* _AUFGABE_: Gib aus dem Textauszug über die Nato-Zusagen den Abschnitt von „Dieser limitierte Erfolg“ bis einschließlich „hinzufügen: Wenn überhaupt.“ wortgetreu wieder.

* _TEXTAUSZUG_:

......

Dieser limitierte Erfolg für Putin besteht darin, dass die westlichen Exponenten ziemlich klar signalisiert haben, dass die Ukraine noch auf sehr lange nicht der Nato beitreten werde können. Unausgesprochen muss man hinzufügen: Wenn überhaupt.
Sie haben das aber in keiner Weise verbindlich oder vertraglich gesagt. So wenig, wie sie das nach 1990 in Hinblick auf Deutschland oder die frei werdenden Ex-Satellitenstaaten getan haben, als angeblich ähnliche Zusagen gefallen sind.
Eine Verbindlichkeit von Kein-Nato-Beitritt-Zusagen wird zwar von Moskau und seinen europäischen Propagandisten am äußersten linken und rechten Rand der politischen Szene ständig behauptet. Aber von den vielen Varianten, Aspekten und Möglichkeiten, die in einem Gespräch vorkommen, ist ganz eindeutig nur das gültig und relevant, was am Schluss in einem Vertrag oder zumindest Protokoll festgehalten ist. Wäre hinter Polstertüren wirklich eine Nicht-Ausdehnung der Nato konkret zugesagt worden, dann hätten die Russen mit absoluter Sicherheit darauf bestanden, dass das auch schriftlich festgehalten wird. Ganz abgesehen davon, dass es bei jenen Gesprächen um solche wegen des Abzugs aus Deutschland gegangen ist – noch lange bevor die Ukraine wiederentstanden ist.

......

* _DATENLISTE_:
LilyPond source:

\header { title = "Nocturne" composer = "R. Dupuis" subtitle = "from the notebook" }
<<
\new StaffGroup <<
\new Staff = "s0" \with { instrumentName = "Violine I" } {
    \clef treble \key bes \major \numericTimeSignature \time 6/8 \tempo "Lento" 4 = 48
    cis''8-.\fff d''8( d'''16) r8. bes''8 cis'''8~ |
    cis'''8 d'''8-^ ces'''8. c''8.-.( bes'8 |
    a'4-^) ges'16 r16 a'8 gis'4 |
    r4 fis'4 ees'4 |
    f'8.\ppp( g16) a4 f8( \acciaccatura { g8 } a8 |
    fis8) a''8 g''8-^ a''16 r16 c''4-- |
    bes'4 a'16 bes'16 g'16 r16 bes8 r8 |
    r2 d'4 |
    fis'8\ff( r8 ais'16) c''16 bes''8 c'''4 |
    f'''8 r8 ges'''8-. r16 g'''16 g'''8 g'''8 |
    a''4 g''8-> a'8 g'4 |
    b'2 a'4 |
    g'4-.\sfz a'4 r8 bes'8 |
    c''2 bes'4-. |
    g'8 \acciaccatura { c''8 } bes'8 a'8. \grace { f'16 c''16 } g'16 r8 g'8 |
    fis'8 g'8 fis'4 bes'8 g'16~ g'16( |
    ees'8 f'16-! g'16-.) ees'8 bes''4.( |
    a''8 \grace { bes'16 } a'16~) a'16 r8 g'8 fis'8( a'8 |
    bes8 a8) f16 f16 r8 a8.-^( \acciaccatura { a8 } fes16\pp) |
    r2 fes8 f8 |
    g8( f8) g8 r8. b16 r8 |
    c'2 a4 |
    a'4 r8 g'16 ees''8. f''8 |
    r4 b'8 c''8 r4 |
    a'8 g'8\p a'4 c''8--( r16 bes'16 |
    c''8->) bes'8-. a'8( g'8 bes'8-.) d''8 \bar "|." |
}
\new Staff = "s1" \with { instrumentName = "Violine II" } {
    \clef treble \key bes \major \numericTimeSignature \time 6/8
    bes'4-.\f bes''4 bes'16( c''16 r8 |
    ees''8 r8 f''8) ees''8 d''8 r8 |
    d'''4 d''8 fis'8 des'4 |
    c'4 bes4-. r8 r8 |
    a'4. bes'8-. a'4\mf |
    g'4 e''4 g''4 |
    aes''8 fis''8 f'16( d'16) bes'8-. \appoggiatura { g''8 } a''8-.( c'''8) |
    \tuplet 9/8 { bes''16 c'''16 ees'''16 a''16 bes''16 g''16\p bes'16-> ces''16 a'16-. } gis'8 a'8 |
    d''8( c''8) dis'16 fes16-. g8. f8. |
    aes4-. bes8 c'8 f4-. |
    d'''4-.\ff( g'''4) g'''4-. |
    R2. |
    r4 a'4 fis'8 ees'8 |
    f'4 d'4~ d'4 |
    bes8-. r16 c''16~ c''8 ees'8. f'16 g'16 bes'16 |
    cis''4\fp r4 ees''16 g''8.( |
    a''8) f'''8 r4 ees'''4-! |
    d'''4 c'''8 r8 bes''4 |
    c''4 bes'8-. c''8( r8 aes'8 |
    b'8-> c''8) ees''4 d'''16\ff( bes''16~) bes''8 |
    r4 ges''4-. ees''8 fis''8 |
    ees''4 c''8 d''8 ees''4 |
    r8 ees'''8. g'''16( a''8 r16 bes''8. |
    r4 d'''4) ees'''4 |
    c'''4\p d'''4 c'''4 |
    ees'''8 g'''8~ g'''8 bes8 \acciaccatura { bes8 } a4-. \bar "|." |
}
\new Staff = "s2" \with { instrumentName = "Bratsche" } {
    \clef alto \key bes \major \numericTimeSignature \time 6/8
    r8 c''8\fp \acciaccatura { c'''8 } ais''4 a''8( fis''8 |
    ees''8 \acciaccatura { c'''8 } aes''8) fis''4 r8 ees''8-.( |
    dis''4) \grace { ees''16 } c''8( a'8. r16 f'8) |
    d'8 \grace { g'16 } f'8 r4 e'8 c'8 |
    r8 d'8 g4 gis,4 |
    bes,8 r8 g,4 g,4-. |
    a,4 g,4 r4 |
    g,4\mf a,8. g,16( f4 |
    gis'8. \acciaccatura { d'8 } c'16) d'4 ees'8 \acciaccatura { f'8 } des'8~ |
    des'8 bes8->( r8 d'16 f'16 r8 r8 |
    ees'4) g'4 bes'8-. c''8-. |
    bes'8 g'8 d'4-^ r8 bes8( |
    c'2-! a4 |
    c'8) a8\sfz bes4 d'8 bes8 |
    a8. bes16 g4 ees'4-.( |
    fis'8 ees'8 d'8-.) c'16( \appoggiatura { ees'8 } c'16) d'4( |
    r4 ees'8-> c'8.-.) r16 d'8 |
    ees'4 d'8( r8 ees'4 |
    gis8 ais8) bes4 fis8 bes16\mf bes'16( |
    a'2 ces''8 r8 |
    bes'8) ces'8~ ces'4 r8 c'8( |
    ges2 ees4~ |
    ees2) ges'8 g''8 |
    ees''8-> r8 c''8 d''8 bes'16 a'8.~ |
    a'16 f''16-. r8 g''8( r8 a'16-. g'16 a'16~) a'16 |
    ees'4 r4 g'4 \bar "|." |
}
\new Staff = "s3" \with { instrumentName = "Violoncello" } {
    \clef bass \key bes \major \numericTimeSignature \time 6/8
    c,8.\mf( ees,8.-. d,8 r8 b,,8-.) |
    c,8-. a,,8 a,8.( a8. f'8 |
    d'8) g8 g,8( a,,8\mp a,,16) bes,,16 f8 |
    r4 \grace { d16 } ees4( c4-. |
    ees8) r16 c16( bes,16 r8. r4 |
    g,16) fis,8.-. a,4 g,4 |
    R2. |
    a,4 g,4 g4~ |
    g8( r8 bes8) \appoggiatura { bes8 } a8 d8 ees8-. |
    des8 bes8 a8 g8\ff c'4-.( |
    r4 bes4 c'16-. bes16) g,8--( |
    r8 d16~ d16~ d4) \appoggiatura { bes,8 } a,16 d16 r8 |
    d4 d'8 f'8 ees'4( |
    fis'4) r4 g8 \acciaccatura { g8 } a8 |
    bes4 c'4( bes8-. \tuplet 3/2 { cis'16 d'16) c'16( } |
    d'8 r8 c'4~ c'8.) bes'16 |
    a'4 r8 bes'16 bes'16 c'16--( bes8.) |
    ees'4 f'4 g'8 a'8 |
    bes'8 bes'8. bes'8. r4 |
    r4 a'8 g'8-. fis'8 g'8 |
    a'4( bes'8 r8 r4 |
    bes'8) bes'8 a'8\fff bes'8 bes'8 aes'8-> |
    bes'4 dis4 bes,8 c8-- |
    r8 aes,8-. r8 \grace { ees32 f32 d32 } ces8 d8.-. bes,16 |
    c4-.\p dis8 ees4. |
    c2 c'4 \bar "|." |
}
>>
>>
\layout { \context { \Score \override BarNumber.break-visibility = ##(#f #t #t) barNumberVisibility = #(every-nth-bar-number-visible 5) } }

......

* _SCHRIFTLICHE LÖSUNG_:
Dieser limitierte Erfolg für Putin besteht darin, dass die westlichen Exponenten ziemlich klar signalisiert haben, dass die Ukraine noch auf sehr lange nicht der Nato beitreten werde können. Unausgesprochen muss man hinzufügen: Wenn überhaupt.